If you live in the city and own a dog, you should know your dog laws if you want your dog to stay out of trouble.
When you fall in love with a dog and bring it home, a visit from the police or a trip to a lawyer’s office is probably the furthest thing from your mind. But like many things in life, owning a dog comes with legal responsibilities, and if you avoid those responsibilities, you could find yourself in hot water, facing unpleasant and an expensive outcome. You’ve heard the old expression ” Ignorance of the law is no defense”, and it applies to handling your dog as much as it does to handling your own life.
Here are some basic dog laws you must be aware of when owning a dog.
License your dog
Dog owners are required to license their dogs with the city or, in unincorporated areas, the county.
Vaccinate for rabies
This is a requirement in most states, and you will need to supply proof of vaccination to obtain a license for your dog.
3. Clean up after your dog
Most cities require owners to clean up their dog’s poop immediately.

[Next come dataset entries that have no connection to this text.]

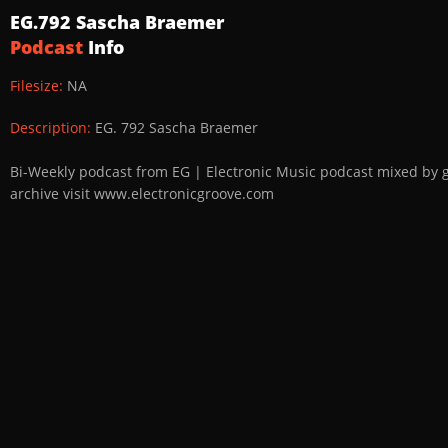
EG.792 Sascha Braemer
Podcast
Info
Filesize:
NA
Description:
EG. 792 Sascha Braemer
Bi-Weekly podcast from EG | Electronic Music podcast mixed by 
archive visit www.electronicgroove.com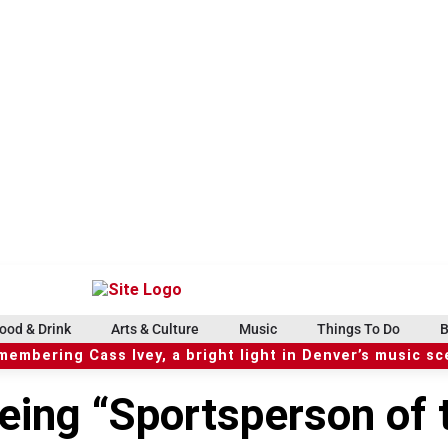
ood & Drink
Arts & Culture
Music
Things To Do
B
embering Cass Ivey, a bright light in Denver’s music s
eing “Sportsperson of 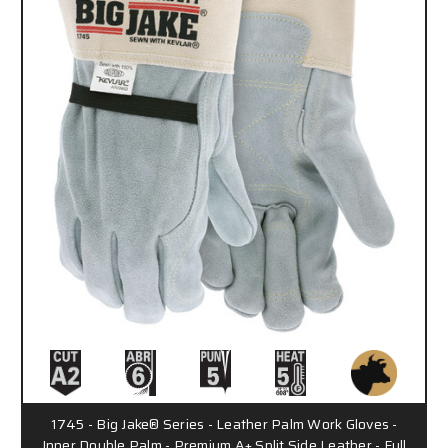
1745 - Big Jake® Series - Leather Palm Work Gloves -
Inner Double Palm - Premium A+ Split Side Leather - Full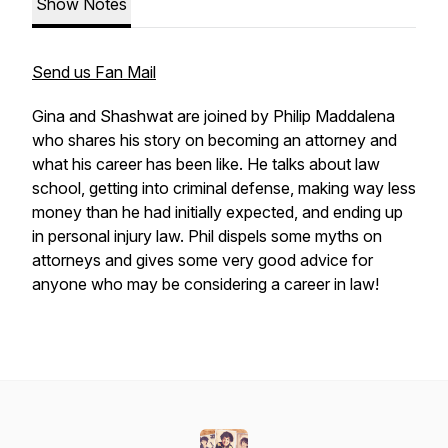
Show Notes
Send us Fan Mail
Gina and Shashwat are joined by Philip Maddalena
who shares his story on becoming an attorney and
what his career has been like. He talks about law
school, getting into criminal defense, making way less
money than he had initially expected, and ending up
in personal injury law. Phil dispels some myths on
attorneys and gives some very good advice for
anyone who may be considering a career in law!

If you‘ve ever stepped in dog poop, you know it’s the right thing to do anyway.
4. Obey leash laws
Leash laws are on the books for a good purpose. Using a leash is safer for you and your dog. Unleashed dogs can get hit by a car, run away or bite a person or other animal. Check your city’s official web site or call them to find out your city’s leash laws.
Landlords and pets
Don’t sign a lease that prohibits you from having a dog if you already own one or plan to adopt one soon. It will not matter if the landlord or manager verbally assures you that it’s okay. You may end up being evicted and having to hastily start searching for a new apartment that allows pets. The worst scenario and the most heartbreaking of all would be having to take your dog to an animal shelter out of sheer desperation. Moving is the number one reason people abandon their pets, and about half of those animals end up being euthanized.
You are legally responsible for keeping your dog from hurting people or damaging property. If you don’t, you may have to pay for someone’s medical bills, lost wages, and possibly even for “pain and suffering”. You could also be subject to a fine.

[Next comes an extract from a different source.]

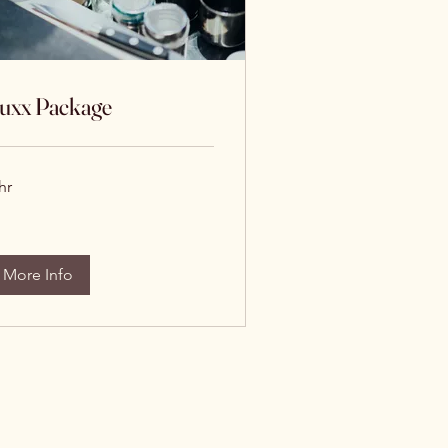
uxx Package
hr
More Info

Most cities have ordinances against dogs going on bark-a-thons, or at least general noise ordinances that include loud barking dogs. If your dog repeatedly barks long and loud and someone complains, you could end up having to pay a fine or even worse, be forced to get rid of your dog.
Owning a dog requires that you know your dog laws and obey them. A pet dog always brings increased responsibilities to your life. Be sure you know what those responsibilities are and be prepared to handle them. Being a responsible dog owner is as important to the well-being of your dog as it is to you.